La ST-AIMS de 2018 « les mutations du système alimentaire au prisme du management » est alors renouvelée pour renforcer l’engagement de la recherche francophone et ses contributions aux problématiques managériales et organisationnelles rencontrées par les acteurs du système alimentaire. Si les transformations du système alimentaire et la mise en place d’alternatives aux pratiques mondialisées et industrialisées ont été explorées au prisme des évolutions macroéconomiques et sociopolitiques (Deverre et Lamine 2010), les sciences de gestion ont un rôle important à jouer pour éclairer les problématiques organisationnelles, gouvernementales et stratégiques qui accompagnent ces mutations

Ces mutations s’accompagnent en effet du renouvellement des acteurs et formes organisationnelles. Les AMAP ont fait partie des premières alternatives positionnées en rupture du système marchand (Lanciano & Saleilles, 2011), puis d’autres organisations hybrides (Battilana et Dorado 2010) ont émergé plus récemment comme les supermarchés coopératifs (Acquier et Ouahab, 2016) ou la Ruche Qui Dit Oui! qui cherchent à concilier objectifs économiques et pratiques alimentaires nouvelles. Le système alimentaire est donc une scène particulièrement propice au développement d’organisations alternatives (Parker et al., 2007) et de controverses. Toutes ces innovations, si elles interrogent voire remettent en cause les pratiques actuelles, n’ont pas encore transformé radicalement le système alimentaire et doivent coexister avec les modèles dominants (Levy & al., 2016).

Les acteurs classiques de la filière doivent eux-aussi se réinventer. Par exemple, les distributeurs B2B en fruits et légumes sont parvenus à reconstruire leur rôle d’intermédiaire dans les années 2000, pour rester co-créateur de la valeur dans la distribution, malgré l’intégration de leur activité par les centrales d’achats de la grande distribution (Michel et al. 2018). Pour ce faire, ces acteurs ont opéré des transformations majeures pour participer à la mise en place d’un système qualité et d’une distribution (re)localisée en réponse aux effets du système alimentaire dominant mondialisé et industrialisé. En amont de la distribution, les organisations agricoles sont au cœur des mutations vers un système alimentaire durable dans un contexte de changement climatique totalement inédit. Face aux effets du changement climatique et l’entrée dans l’anthropocène, ces organisations vont devoir repenser leurs business models, renforcer les capacités d’innovation et développer une forme de résilience pour s’insérer dans un environnement naturel porteur de nouveaux risques et un environnement socio-économique toujours plus sensible à la qualité de l’alimentation (Meuwissen et al., 2019; Stone & Rahimifard, 2018)

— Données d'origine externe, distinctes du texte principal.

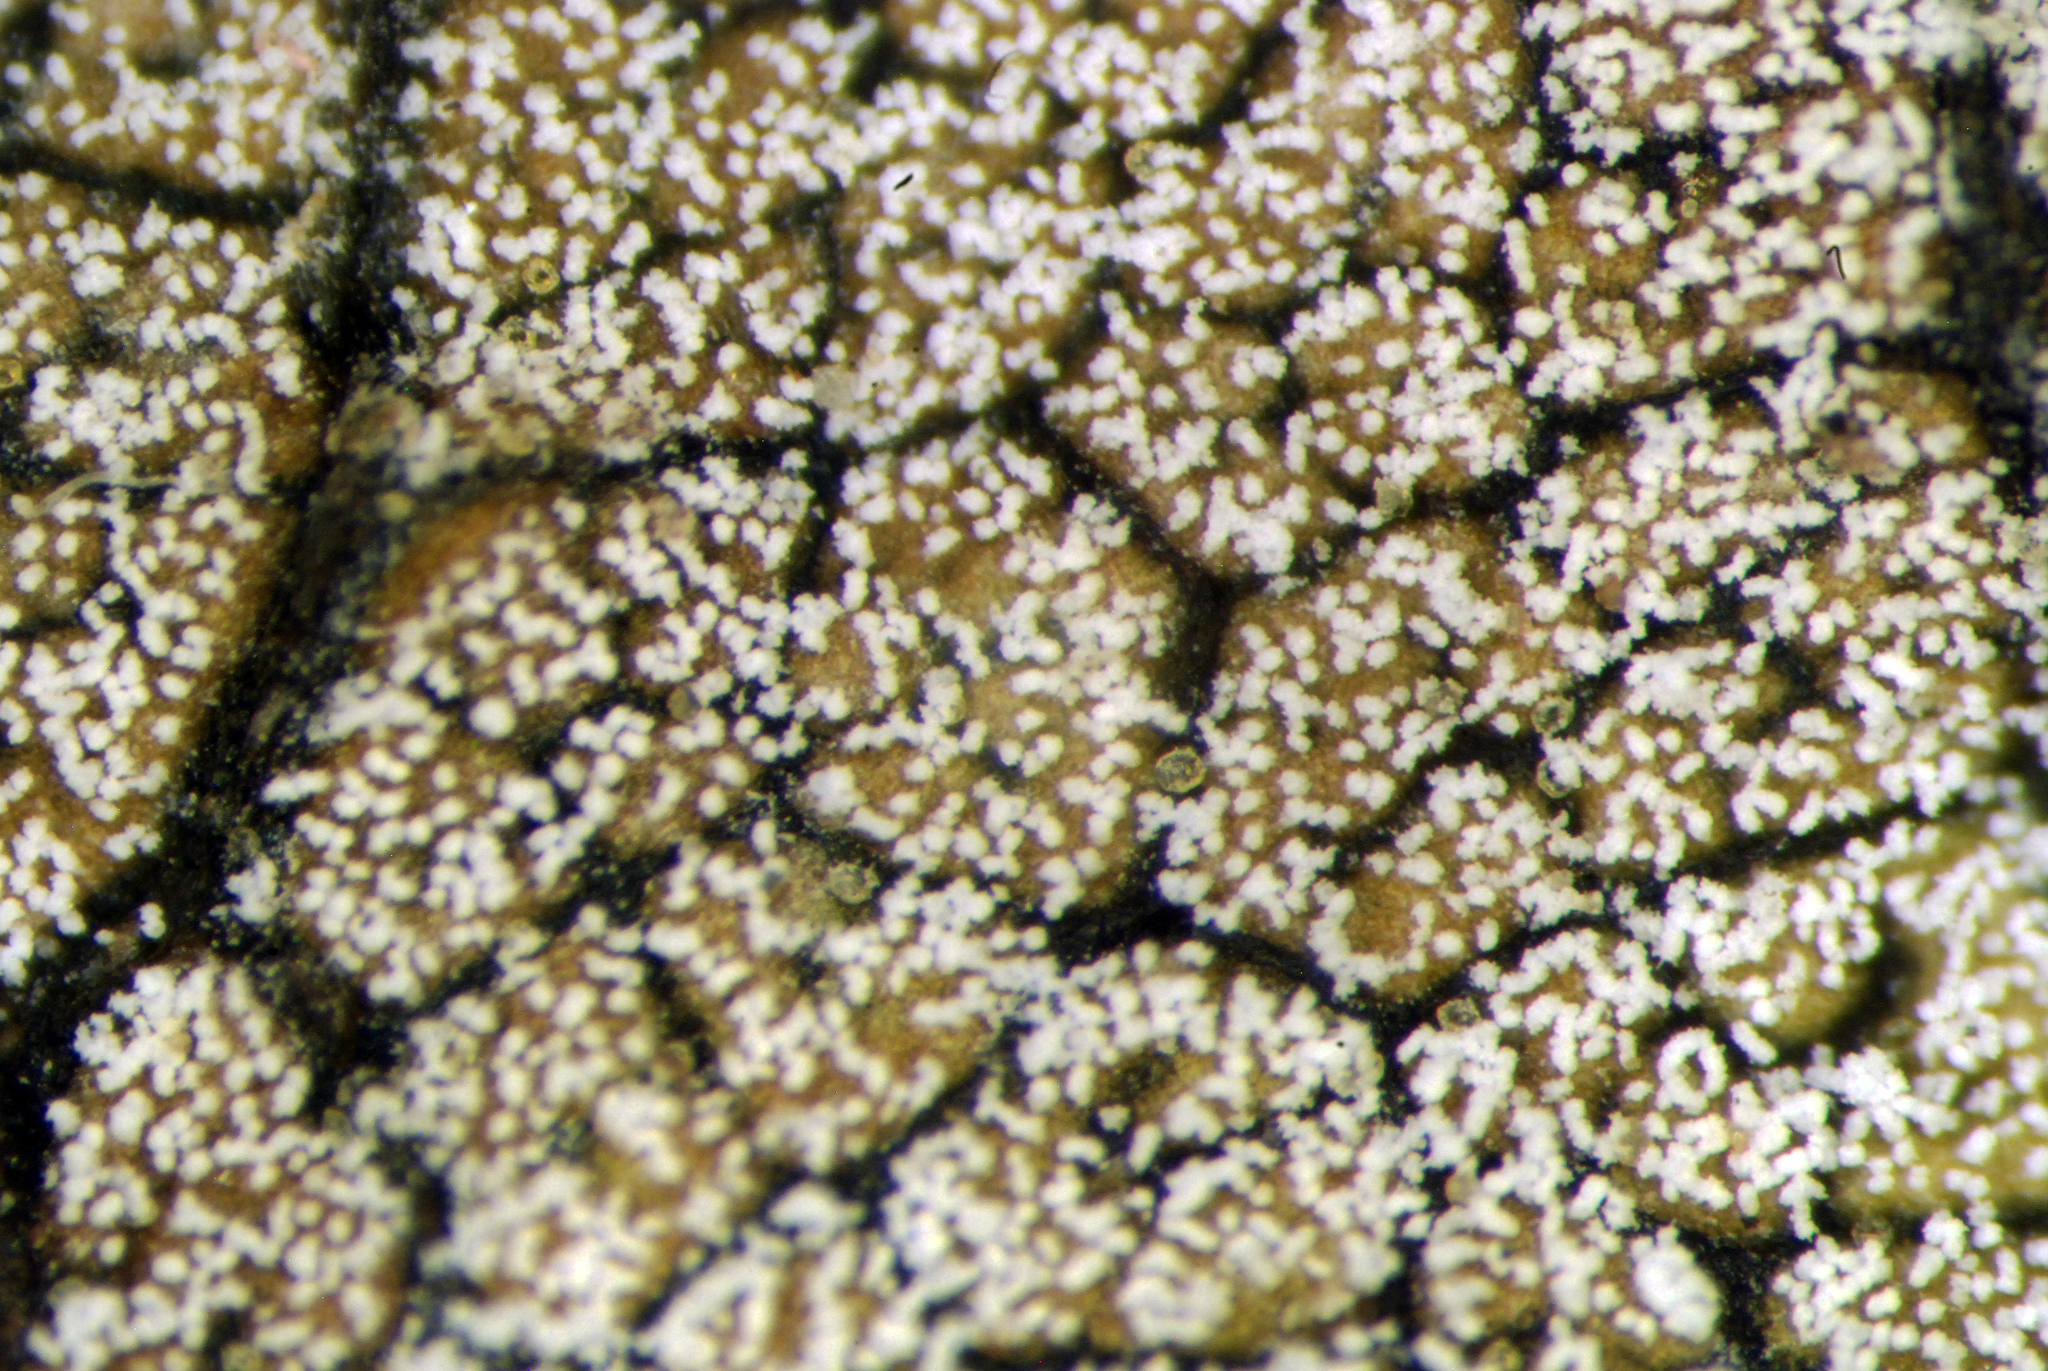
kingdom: Fungi
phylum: Basidiomycota
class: Exobasidiomycetes
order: Microstromatales
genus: Pseudomicrostroma
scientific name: Pseudomicrostroma juglandis
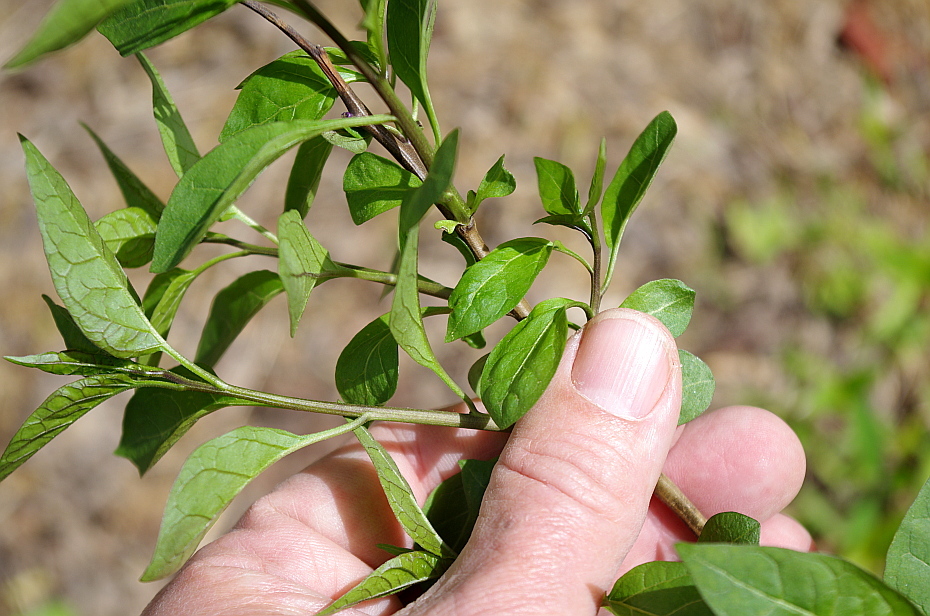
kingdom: Plantae
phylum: Tracheophyta
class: Magnoliopsida
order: Solanales
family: Solanaceae
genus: Solanum
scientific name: Solanum dulcamara
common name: Climbing nightshade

L’analyse du système alimentaire invite dès lors à explorer la manière dont les organisations traditionnelles ou alternatives peuvent s’accommoder ou façonner les mutations en cours (Reinecke et al. 2012). Les recherches en sciences de gestion permettent d’appréhender les dynamiques organisationnelles (Le Velly, Le Grel, et Dufeu 2016) au regard des démarches d’innovation - sociale (Chiffoleau et Paturel 2016), organisationnelle ou technologique (Gundling, 2014 ; Labatut et al., 2011)- des actions collectives et de coopération (Filippi, Frey, & Mauget, 2008 ; Mauget, 2008 ; Roux, 2015) ou encore des pratiques éthique et de développement durable (Beacham 2018; Bocquet, 2015) dans lesquelles s’inscrivent les initiatives alimentaires dites ‘alternatives’ (Deverre et Lamine 2010, Le Velly, 2017). Les travaux existants ont mis en évidence l’apport de nombreux concepts et théories pour mener ces recherches : partition des ressources (Sikavica & Pozner, 2013), idéologie et légitimité (Hiatt & Park, 2013 ; Press et al., 2014), travail institutionnel (Lanciano et Saleilles 2011; Michel et al. 2019), coûts de transaction (Roux, 2015), routines (Labatut et al., 2011) et praxis (Beacham 2018).

Face aux enjeux stratégiques et sociaux liés au système alimentaire et à ses évolutions, cette STAIMS invite les chercheurs de la communauté en management mais aussi en marketing, en entrepreneuriat ou en ressources humaines à développer et présenter leurs recherches sur les modes production, de distribution et de consommation. Cette STAIMS est ouverte à tous les types d’approches théoriques, épistémologiques et méthodologiques mais les articles proposés devront contenir un étayage théorique permettant d’éviter les pures descriptions sans effort de conceptualisation.